WHAT TO WORK ON: Scan the entries for the word "cette", and copy every line where it appears.

DATA FOR THE TASK:

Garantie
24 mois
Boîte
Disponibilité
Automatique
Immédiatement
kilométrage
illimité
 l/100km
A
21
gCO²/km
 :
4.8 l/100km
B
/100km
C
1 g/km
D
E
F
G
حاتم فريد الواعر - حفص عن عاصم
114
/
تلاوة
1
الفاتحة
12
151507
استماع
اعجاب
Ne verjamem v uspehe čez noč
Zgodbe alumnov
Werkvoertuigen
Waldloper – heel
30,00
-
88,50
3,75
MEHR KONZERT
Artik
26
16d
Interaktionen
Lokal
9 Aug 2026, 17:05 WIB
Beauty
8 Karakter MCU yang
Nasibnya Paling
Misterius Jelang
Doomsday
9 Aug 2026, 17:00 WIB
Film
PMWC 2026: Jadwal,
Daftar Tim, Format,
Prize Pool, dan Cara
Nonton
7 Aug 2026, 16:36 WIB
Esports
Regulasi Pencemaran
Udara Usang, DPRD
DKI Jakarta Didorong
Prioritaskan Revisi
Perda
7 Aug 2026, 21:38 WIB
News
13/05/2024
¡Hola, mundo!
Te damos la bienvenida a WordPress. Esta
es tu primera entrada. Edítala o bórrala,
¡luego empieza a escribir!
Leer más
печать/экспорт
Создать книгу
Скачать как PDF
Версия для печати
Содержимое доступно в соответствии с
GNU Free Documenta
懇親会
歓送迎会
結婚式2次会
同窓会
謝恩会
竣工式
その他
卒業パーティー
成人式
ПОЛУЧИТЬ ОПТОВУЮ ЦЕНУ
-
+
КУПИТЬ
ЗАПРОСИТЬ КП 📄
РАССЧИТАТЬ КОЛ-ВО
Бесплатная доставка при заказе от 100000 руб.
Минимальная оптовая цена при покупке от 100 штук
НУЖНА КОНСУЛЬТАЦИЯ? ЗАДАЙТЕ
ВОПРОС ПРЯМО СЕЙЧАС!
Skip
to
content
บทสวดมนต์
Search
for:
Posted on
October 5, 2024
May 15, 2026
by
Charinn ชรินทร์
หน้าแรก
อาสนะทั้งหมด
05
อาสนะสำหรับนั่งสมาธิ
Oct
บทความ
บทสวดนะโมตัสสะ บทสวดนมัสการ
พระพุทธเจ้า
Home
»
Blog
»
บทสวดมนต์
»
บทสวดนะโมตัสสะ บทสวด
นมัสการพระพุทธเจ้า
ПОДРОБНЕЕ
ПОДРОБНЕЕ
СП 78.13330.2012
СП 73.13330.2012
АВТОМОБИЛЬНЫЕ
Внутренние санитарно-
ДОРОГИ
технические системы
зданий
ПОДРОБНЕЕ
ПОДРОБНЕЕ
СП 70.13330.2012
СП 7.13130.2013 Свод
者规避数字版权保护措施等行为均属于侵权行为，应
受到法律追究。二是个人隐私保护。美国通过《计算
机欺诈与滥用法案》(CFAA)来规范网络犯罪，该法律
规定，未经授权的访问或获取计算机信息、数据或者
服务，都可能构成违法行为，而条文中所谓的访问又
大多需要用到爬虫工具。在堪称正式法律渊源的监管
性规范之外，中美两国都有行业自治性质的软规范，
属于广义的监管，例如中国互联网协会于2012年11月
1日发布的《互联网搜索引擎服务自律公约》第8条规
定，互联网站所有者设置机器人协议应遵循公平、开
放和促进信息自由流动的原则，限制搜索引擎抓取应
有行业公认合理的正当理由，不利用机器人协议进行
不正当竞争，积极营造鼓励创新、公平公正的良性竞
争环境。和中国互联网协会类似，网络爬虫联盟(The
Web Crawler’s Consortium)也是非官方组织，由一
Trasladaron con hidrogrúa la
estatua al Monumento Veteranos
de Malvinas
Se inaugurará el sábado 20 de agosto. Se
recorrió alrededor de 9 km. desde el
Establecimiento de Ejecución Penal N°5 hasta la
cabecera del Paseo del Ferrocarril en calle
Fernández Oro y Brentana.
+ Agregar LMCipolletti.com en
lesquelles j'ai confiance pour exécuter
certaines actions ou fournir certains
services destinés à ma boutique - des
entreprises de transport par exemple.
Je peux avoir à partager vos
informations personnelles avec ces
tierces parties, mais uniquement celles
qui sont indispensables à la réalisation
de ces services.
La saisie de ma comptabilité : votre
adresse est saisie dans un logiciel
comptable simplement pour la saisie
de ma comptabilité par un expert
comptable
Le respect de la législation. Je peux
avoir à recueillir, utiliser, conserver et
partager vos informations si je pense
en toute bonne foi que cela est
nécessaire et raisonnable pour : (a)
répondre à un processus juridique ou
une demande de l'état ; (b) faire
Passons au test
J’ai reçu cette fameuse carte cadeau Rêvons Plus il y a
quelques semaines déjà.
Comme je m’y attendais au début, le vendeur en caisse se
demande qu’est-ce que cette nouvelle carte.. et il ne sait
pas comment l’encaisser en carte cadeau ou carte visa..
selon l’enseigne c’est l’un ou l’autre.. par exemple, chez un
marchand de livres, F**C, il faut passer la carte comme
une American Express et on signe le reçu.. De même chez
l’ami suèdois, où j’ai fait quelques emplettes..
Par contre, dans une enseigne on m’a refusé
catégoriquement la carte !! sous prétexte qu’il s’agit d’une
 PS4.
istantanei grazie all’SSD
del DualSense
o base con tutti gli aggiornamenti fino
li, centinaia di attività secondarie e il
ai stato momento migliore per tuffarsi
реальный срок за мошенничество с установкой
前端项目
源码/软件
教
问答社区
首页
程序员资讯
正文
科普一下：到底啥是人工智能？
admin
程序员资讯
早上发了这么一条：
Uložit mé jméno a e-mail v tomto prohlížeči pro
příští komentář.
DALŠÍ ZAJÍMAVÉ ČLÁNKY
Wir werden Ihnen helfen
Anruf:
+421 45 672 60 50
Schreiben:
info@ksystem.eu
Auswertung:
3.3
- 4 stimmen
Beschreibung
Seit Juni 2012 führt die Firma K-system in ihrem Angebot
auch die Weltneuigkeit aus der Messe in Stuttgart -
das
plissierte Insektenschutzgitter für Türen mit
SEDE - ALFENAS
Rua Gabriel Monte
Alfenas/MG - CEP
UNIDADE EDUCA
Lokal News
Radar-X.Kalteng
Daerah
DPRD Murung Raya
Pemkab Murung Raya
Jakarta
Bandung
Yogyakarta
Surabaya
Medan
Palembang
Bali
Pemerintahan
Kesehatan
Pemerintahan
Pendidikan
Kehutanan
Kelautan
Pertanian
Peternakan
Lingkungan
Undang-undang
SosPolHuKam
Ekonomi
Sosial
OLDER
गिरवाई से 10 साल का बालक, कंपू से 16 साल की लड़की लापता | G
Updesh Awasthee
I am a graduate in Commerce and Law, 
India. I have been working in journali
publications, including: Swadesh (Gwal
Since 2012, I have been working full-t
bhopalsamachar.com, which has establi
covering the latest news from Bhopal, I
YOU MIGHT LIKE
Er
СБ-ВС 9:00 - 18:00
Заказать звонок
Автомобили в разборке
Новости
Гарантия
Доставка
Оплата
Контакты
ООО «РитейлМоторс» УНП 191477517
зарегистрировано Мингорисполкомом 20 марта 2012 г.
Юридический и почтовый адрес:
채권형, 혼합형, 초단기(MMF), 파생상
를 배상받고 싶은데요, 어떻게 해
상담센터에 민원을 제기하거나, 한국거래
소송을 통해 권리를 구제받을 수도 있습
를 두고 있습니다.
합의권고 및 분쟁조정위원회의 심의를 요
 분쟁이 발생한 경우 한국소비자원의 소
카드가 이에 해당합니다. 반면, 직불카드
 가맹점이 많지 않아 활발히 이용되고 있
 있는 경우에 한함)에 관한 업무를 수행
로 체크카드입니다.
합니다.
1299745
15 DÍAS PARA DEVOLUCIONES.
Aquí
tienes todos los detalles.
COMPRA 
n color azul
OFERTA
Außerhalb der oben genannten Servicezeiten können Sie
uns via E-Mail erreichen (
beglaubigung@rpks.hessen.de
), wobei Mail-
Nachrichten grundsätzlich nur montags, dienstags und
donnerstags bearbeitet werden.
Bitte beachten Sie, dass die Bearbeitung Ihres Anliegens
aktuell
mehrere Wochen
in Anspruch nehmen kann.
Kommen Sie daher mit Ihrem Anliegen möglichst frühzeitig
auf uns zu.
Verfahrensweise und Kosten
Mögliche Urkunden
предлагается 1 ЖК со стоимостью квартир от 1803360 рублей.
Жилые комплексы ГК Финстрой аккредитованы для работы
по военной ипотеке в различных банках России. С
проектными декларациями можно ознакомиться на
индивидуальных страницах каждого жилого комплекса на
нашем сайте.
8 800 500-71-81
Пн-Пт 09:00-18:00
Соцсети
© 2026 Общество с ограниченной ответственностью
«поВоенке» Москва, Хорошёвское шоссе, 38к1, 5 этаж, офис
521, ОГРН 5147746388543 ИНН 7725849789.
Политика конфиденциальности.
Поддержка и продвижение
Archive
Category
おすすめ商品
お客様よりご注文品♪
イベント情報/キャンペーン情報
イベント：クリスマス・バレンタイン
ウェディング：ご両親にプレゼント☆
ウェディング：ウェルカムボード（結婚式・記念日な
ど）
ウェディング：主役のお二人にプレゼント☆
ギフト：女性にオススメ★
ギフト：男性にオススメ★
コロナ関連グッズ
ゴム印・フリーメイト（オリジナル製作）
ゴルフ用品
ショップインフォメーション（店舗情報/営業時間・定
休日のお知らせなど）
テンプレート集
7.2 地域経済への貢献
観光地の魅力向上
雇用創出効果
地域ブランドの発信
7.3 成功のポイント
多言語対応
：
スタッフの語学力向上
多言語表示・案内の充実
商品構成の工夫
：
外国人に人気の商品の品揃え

TASK ANSWER:
J’ai reçu cette fameuse carte cadeau Rêvons Plus il y a
demande qu’est-ce que cette nouvelle carte.. et il ne sait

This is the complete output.